Monday, August 28, 2006

Smoke and Mirrors


Keith Richards is facing his latest bust, for smoking on stage at a Stones gig in Hampden Park in contravention of Scotland's new anti-smoking laws. Though I am an enthusiastic supporter of such laws, surely this is the sort of move that only alienates people further in an over-zealous application of the law. Perhaps Keef should not be above the law anymore than anybody else but he is hardly going to be as put out by the fifty pound fine as your average Glaswegian might be. It is disproportionate and silly and only contributes to the impression that such laws are the conception of humourless killjoys. The fact that Richards is being rapped for smoking at an outdoor concert calls into question the wisdom of the law banning smoking in outdoor work environments. Under Ireland's much more sensible laws he would be allowed to smoke as much as he liked, provided the work-area in which he was smoking had fifty percent of its surface area exposed. Workplace smoking bans are laudable on a purely pragmatic basis; in Ireland the majority of people - including a majority of smokers - support the laws and they will gradually eliminate smoking in society over ten to fifteen years, as well as protecting the health of those previously exposed to noxious smoke.

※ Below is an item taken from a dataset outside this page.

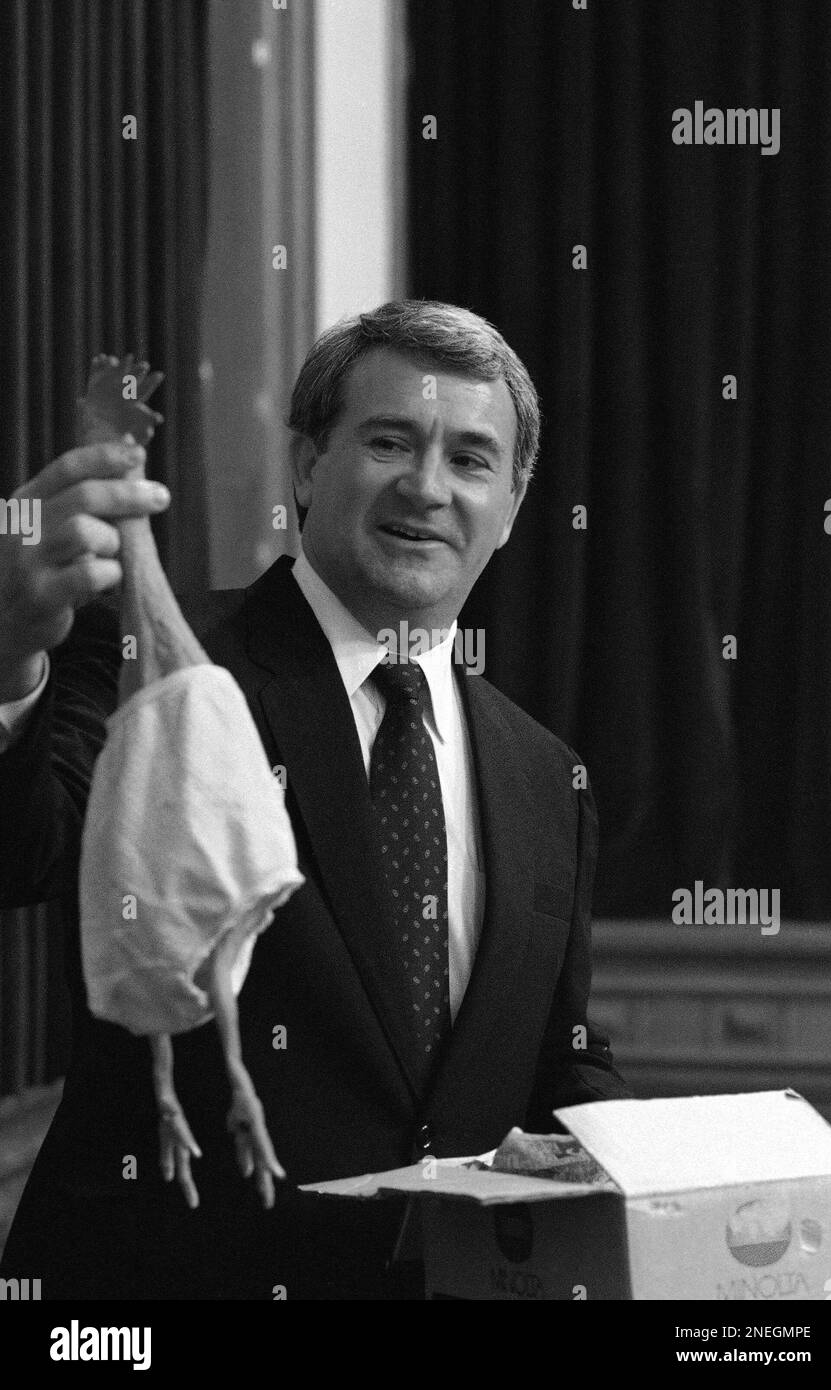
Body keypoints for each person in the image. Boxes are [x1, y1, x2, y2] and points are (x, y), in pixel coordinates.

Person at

Glasgow City Council's move to prosecute Keith Richards does not fall in with this pragmatism.

Meanwhile, French health minister Xavier Bertrand has announced that a ban on smoking in public places will be implented in January of next year, with bar-tabacs, some restaurants and other places exempt for the first year. A sensible enough compromise. His own government and his own ministry however have distanced themselves from his comments, fearful of implementing a possibly unpopular law before next year's Presidential and Legislative elections. The French will not go for the ban as enthusiastically as the Scandanavians and the Irish before them, but they are not as heavy smokers as is popularly imagined. Certainly those that drink in France smoke a lot but if you go to any small town in the French provinces, the non-smoking section is generally the larger one. If the Italians could do the ban before them, and they smoke a lot more than the French, then there should not be too much trouble here.